Each line below that contains the word "pixels" must be copied.
*** Data to process
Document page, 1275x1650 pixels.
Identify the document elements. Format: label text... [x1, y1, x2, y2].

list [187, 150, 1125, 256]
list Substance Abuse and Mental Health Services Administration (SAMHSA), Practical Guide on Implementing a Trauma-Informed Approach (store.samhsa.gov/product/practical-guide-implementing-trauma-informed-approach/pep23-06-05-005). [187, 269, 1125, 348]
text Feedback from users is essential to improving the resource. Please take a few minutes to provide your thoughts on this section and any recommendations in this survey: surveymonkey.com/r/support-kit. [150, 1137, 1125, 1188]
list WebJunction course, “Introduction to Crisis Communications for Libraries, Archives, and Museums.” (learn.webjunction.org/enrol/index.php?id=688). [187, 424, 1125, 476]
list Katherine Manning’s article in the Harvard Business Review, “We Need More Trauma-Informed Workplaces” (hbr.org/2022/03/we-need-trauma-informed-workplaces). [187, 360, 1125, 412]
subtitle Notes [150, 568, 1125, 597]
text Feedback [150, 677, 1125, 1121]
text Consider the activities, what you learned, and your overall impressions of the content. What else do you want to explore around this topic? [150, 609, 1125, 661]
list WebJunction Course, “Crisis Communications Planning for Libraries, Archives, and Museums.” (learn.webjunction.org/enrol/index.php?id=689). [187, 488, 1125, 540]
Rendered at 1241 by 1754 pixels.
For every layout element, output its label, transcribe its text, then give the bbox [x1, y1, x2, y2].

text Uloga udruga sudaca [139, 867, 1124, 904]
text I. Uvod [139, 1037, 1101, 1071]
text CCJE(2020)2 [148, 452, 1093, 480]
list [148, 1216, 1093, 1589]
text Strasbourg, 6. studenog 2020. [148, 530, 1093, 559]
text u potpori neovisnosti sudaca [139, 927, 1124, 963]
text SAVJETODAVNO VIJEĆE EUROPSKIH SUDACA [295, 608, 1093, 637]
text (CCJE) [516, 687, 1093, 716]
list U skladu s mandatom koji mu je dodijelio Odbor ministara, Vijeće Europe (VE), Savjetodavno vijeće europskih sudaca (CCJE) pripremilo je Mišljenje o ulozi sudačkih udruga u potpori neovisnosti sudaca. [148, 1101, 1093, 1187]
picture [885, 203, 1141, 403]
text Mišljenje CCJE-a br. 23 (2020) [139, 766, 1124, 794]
******
## Expected answer
Document page, 1275x1650 pixels.
Rendered at 1241 by 1754 pixels.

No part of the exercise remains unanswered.